Morrison finished the season with 33 tackles (22 of them solo), four pass breakups, six interceptions, and a pick-six. He was named Freshman All-American by On3.com, College Football News, Pro Football Focus. He was also named True Freshman All-American by The Athletic, 247Sports, ESPN, and by the Football Writers Association of America (FWAA).

===2023 season===
Morrison was named a preseason All-American by NBCSports, FWAA, and ESPN. On June 9, 2023, Morrison was named the fourth best cornerback in college football.
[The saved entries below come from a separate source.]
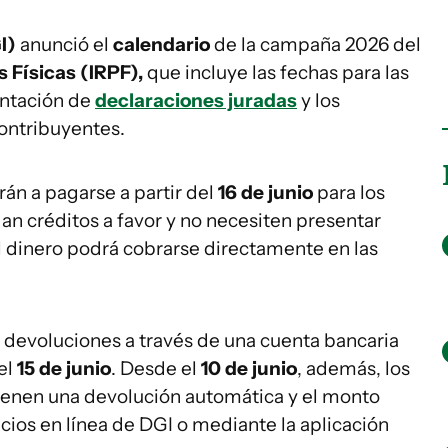
I)
anunció el
calendario
de la campaña 2026 del
 Físicas (IRPF),
que incluye las fechas para las
entación de
declaraciones juradas
y los
ontribuyentes.
n a pagarse a partir del
16 de junio
para los
n créditos a favor y no necesiten presentar
el dinero podrá cobrarse directamente en las
s devoluciones a través de una cuenta bancaria
el
15 de junio
. Desde el
10 de junio
, además, los
tienen una devolución automática y el monto
icios en línea de DGI o mediante la aplicación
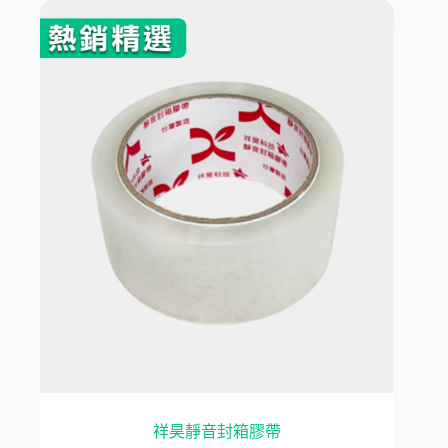
祥昊靜音封箱膠帶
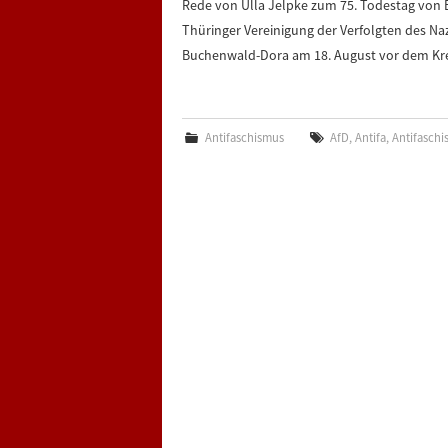
Rede von Ulla Jelpke zum 75. Todestag von
Thüringer Vereinigung der Verfolgten des N
Buchenwald-Dora am 18. August vor dem K
Antifaschismus
AfD
,
Antifa
,
Antifaschi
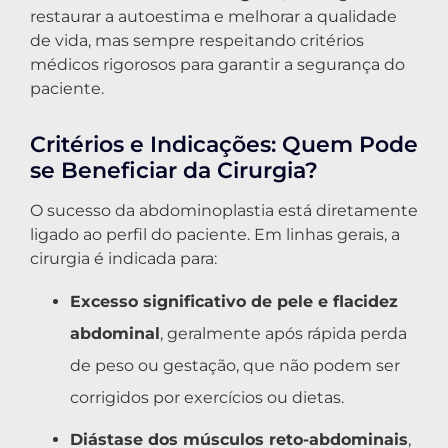
restaurar a autoestima e melhorar a qualidade
de vida, mas sempre respeitando critérios
médicos rigorosos para garantir a segurança do
paciente.
Critérios e Indicações: Quem Pode
se Beneficiar da Cirurgia?
O sucesso da abdominoplastia está diretamente
ligado ao perfil do paciente. Em linhas gerais, a
cirurgia é indicada para:
Excesso significativo de pele e flacidez
abdominal
, geralmente após rápida perda
de peso ou gestação, que não podem ser
corrigidos por exercícios ou dietas.
Diástase dos músculos reto-abdominais
,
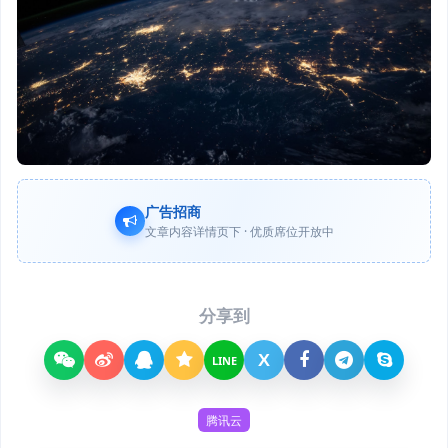
广告招商
文章内容详情页下 · 优质席位开放中
分享到
X
LINE
腾讯云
He was also placed on the watchlist for the Bronko Nagurski Trophy, the Jim Thorpe Award, and the Chuck Bednarik Award. On September 19 against NC State, Morrison caught his first interception of the season. He also added three solo tackles in a 45–24 victory. In a game against No. 10 USC, Morrison intercepted Caleb Williams, setting up Audric Estimé for a one-yard touchdown run. The Fighting Irish would end up upsetting Williams and the Trojans, 48–20. Morrison would then be ruled out of Notre Dame's game against Pittsburgh due to a quad injury. On November 1, Morrison was named a semifinalist for the Jim Thorpe Award.

=== 2024 season ===
Morrison was once again named a preseason first team All-American by ESPN and The Sporting News. He totaled 20 tackles and four pass breakups in Notre Dame's first six games, including five tackles and two pass breakups in a win against Louisville. Morrison's season was cut short by an injury to his hip sustained in the Irish's 49-7 win over Stanford, which required season-ending surgery. He entered the 2025 NFL draft after Notre Dame's run to the CFP National Championship Game, where they lost to Ohio State.

===College statistics===

Year: Team; Games; Tackles; Interceptions; Fumbles
GP: GS; Solo; Ast; Cmb; TfL; Sck; Int; Yds; Avg; TD; PD; FR; FF; TD
2022: Notre Dame; 13; 9; 22; 11; 33; 1.0; 0.0; 6; 97; 16.2; 1; 4; 0; 0; 0
2023: Notre Dame; 12; 11; 25; 6; 31; 3.5; 0.0; 3; 14; 4.7; 0; 10; 0; 0; 0
2024: Notre Dame; 6; 6; 14; 6; 20; 0.0; 0.0; 0; 0; 0; 0; 4; 0; 0; 0
Career: 31; 26; 61; 23; 84; 4.5; 0.0; 9; 111; 12.3; 1; 18; 0; 0; 0

==Professional career==

Morrison was drafted by the Tampa Bay Buccaneers with the 53rd overall pick of 2025 NFL draft.

Pre-draft measurables
| Height | Weight | Arm length | Hand span | Wingspan | Bench press |
| 6 ft 0+1⁄4 in (1.84 m) | 193 lb (88 kg) | 30+3⁄8 in (0.77 m) | 9+1⁄4 in (0.23 m) | 6 ft 3+7⁄8 in (1.93 m) | 17 reps |
All values from NFL Combine/Pro Day

==Personal life==
His father, Darryl Morrison, played in the NFL. He has four siblings that also competed in college sports.